I am a high school freshman...well, I'm about to be.  In August, the band members load up instruments and a duffel bag of necessities and travel south to Camp Wakonda.  We sleep in cabins in the woods...My friends and I claim Cabin 5 as ours, and we return to it for the next two years.  It is our haven, a place where we are silly and weird and have teenage girl fights.  It is where we entertain with "Inspirational Romances" (wherein I read the "dirty" parts of a Harlequin romance novel in a silly voice and we giggle about things that we don't really understand), we tease and gossip.  Outside, there is a sort of bathroom.  There is a large "trough" on a cement slab where girls brush their teeth, wash their faces, shave their legs.  At any given time there are at least 15 of us engaged in one of these activities or another.  There are stalls with toilets and showers, and Tracy and I share Herbal Essence shampoo over the divider so that our hair smells pretty when we go up to the practice field.  The field, where we spend so much time in the sun that my knee pits gets sunburned.  We play "Across the Field" and "You Can Call Me Al" and "The Star-Spangled Banner".  We come back to this field when its dark, we lay on the grass with the boys who stay in the cabins on the other side of the woods, we look at the stars and imagine that we are quite grown-up out here, so far away from our parents.

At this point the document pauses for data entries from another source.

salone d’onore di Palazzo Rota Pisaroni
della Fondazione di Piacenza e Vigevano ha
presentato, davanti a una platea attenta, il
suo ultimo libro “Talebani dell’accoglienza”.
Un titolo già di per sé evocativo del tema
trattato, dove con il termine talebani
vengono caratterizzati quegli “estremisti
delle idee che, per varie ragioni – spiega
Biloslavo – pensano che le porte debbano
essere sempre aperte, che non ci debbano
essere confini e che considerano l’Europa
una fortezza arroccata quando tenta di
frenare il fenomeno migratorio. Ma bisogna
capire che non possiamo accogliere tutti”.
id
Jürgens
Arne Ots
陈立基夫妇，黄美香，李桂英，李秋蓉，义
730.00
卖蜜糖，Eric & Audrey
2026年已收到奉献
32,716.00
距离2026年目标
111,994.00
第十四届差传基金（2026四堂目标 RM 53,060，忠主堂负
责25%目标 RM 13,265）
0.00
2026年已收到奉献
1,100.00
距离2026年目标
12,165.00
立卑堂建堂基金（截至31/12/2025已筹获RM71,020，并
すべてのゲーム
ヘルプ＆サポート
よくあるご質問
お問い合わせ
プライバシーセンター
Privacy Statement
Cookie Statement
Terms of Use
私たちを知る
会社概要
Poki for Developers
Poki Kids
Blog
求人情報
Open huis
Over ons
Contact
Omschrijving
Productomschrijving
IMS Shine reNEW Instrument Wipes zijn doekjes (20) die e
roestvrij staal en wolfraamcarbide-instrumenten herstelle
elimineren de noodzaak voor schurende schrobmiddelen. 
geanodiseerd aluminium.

And three times a day, we line up outside the Lodge, waiting to grab a seat in the dining hall.  Each table seats eight (and no more, we learned the hard way when we were seniors and there were nine at our table, and our band director made us clean every other table after the other kids were dismissed.  We blamed it on CJ at the time, because he was goofy and an easy target, but really, I wish I had just sat somewhere else instead of feeling like I had to be at a table with Melissa, Tracy, and Mike.  It was kind of miserable).  And when you are a freshman, you are assigned a day that you have to "hop" a table.  We eat family style, so the hopper is the person who brings the food to the table, gets refills, and then cleans at the end.  Its a rite of passage, we all had to do it, and fortunately, when you are a sophomore, if the class behind you is big enough, you don't have to do it again.  At each meal, a group of senior boys gather at a different table, and their goal is to not let the hopper sit down long enough to eat.  I remember this so well, the senior boys at my table, we were eating grilled cheese and tomato soup.  I don't think I got much to eat, although I think I was able to grab a few bites.  I will never forget placing the large bowl of soup on the table, it had to have at least a gallon in it, and Tad, the big sousaphone player, lifted the bowl to his lips and sucked it down.  The WHOLE thing.  In one long, unending gulp.  All in the name of hazing, or so I thought at the time.

It wasn't horrible, not like the boys who got duct-taped to their bunk beds a few years later.  It was understood that this made you part of the group, and they did move to a different table for the next meal, so it was only one missed meal for the week, and we were privileged kids whose parents sent candy and chips and jugs of water that we were supposed to leave with the directors so we didn't get raccoons in our cabins, but no one ever did.  As far as hazing goes, it was tolerable.  But now I am a mom of three growing boys, and every meal feels like this one day at Band Camp.  I am up making another sandwich, opening another cup of yogurt, slicing another apple.  I am refilling drinks that are spilled or gulped, either way empty in seconds.  It makes me wonder how much those boys were trying to harass freshmen or if they were really that hungry.  I guess when the yelled "HOP HOP HOP" as you walked up to the counter to get more food, and only stopped when you actually jumped, and how they took it a little easier on you if you were a good sport...that part wasn't necessary.  But after marching around the field all day, then swimming in the lake during our free period, maybe they were just that hungry.  Hungry enough to drink a tureen of soup.